I know chunked attention mask is there for context phase. But does LLama4 implement chunked attention mask in generation phase too ?
yes
Sexy girl
Yes, Llama 4 implements chunked attention during the generation phase, but only on specific layers. This is part of the innovative "iRoPE" architecture, which allows for an extremely large context length of 10 million tokens while managing memory efficiently
Here's how it works:
Interleaved architecture: The Llama 4 model uses two different types of attention layers in an alternating pattern:
RoPE layers: These layers apply a chunked attention mask, meaning they can only attend to a fixed-size window of recent tokens (e.g., 8K tokens). During the generation phase, the KV cache for these layers is also fixed in size and only stores keys and values for the current chunk.
NoPE layers: These layers have no positional encoding and use a full causal mask, allowing them to access the entire context history. This is critical for long-range reasoning.
Memory efficiency: By applying chunked attention on most layers, Llama 4 avoids the massive memory growth that typically occurs with long context windows during the generation phase. This makes it possible to run models with enormous context lengths on commercially available GPUs.
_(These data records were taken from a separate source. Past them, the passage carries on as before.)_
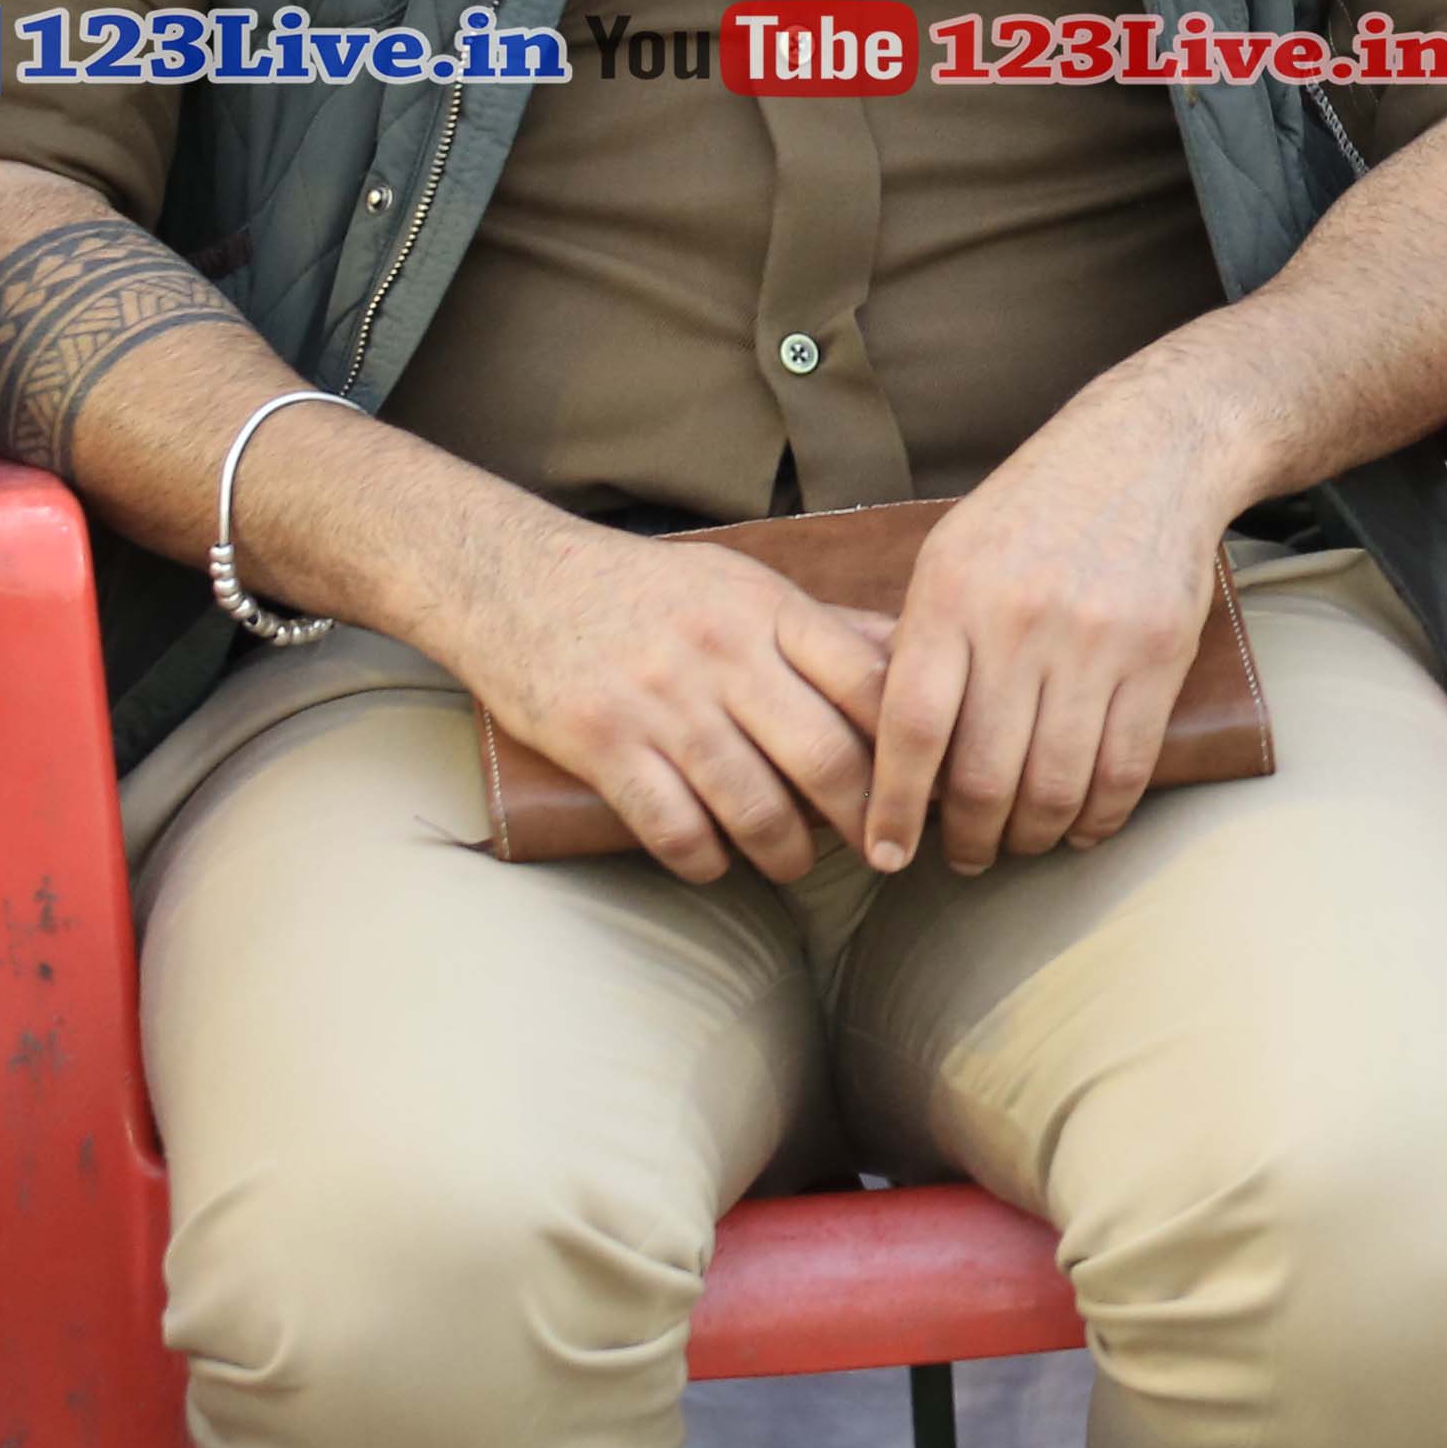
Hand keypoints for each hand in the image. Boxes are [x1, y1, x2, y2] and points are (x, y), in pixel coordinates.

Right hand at [432, 519, 895, 887]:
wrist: (516, 582)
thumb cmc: (650, 591)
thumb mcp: (744, 586)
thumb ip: (823, 628)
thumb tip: (913, 657)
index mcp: (769, 612)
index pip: (869, 681)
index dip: (913, 743)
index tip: (930, 786)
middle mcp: (723, 656)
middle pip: (825, 756)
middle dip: (865, 818)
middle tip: (882, 851)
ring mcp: (662, 703)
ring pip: (754, 804)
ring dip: (787, 853)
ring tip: (796, 865)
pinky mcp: (603, 745)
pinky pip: (673, 827)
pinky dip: (705, 860)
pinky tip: (716, 865)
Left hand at [863, 380, 1246, 874]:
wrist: (1149, 452)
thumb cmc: (1034, 510)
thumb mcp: (950, 554)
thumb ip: (918, 643)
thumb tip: (884, 752)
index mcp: (953, 595)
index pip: (910, 728)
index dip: (893, 806)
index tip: (884, 853)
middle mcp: (1021, 621)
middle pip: (983, 774)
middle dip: (969, 840)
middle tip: (963, 858)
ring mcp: (1096, 640)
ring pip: (1055, 783)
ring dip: (1032, 835)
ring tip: (1020, 843)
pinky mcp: (1159, 655)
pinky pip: (1124, 767)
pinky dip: (1100, 817)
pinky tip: (1082, 829)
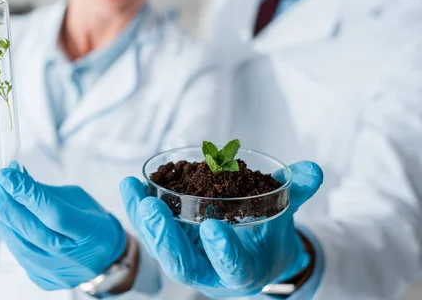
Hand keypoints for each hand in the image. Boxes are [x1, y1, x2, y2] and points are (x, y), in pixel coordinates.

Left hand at [0, 163, 127, 290]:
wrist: (104, 256)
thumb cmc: (90, 219)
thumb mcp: (77, 198)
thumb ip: (45, 192)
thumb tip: (13, 175)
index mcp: (90, 232)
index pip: (54, 213)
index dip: (27, 194)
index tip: (5, 175)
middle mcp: (73, 257)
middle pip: (32, 230)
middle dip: (4, 205)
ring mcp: (57, 272)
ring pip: (19, 244)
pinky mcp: (44, 280)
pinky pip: (20, 252)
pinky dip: (9, 232)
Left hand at [120, 161, 322, 297]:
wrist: (250, 250)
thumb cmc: (266, 233)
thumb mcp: (284, 213)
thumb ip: (297, 193)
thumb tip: (312, 169)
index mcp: (243, 272)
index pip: (232, 268)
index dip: (223, 251)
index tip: (214, 227)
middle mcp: (209, 273)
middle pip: (182, 264)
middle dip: (165, 238)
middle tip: (151, 207)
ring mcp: (187, 260)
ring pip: (160, 249)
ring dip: (144, 221)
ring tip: (133, 190)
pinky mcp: (171, 246)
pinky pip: (152, 232)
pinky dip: (138, 210)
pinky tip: (130, 184)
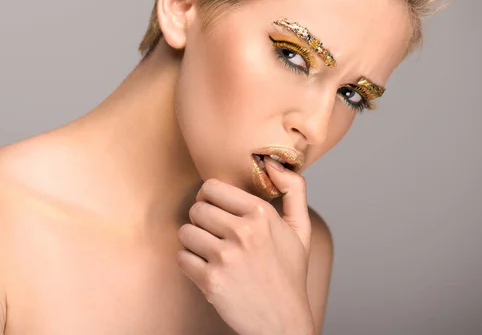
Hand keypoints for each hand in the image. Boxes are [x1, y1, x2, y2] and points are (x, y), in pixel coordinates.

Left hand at [176, 156, 314, 334]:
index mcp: (261, 214)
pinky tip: (207, 270)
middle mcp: (242, 232)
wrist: (284, 322)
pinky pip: (181, 258)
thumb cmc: (289, 274)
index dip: (210, 199)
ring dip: (194, 243)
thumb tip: (273, 162)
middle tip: (215, 235)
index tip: (217, 211)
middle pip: (196, 209)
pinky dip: (189, 264)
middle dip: (202, 221)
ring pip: (185, 232)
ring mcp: (225, 257)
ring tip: (211, 253)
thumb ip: (294, 190)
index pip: (212, 187)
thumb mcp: (300, 229)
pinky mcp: (210, 281)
Balancing efficiency and performance: The interleaved design is a compromise. The NoPE layers handle the long-range context, while the chunked RoPE layers provide local, high-fidelity attention more efficiently. This gives the model the capability to handle extremely long sequences without a massive increase in hardware requirements.
In summary, Llama 4's approach to attention during generation is not uniformly chunked. Instead, it strategically uses chunked attention on some layers and full causal attention on others. This innovative design is a key reason for its high performance on long-context tasks with relatively modest resource requirements.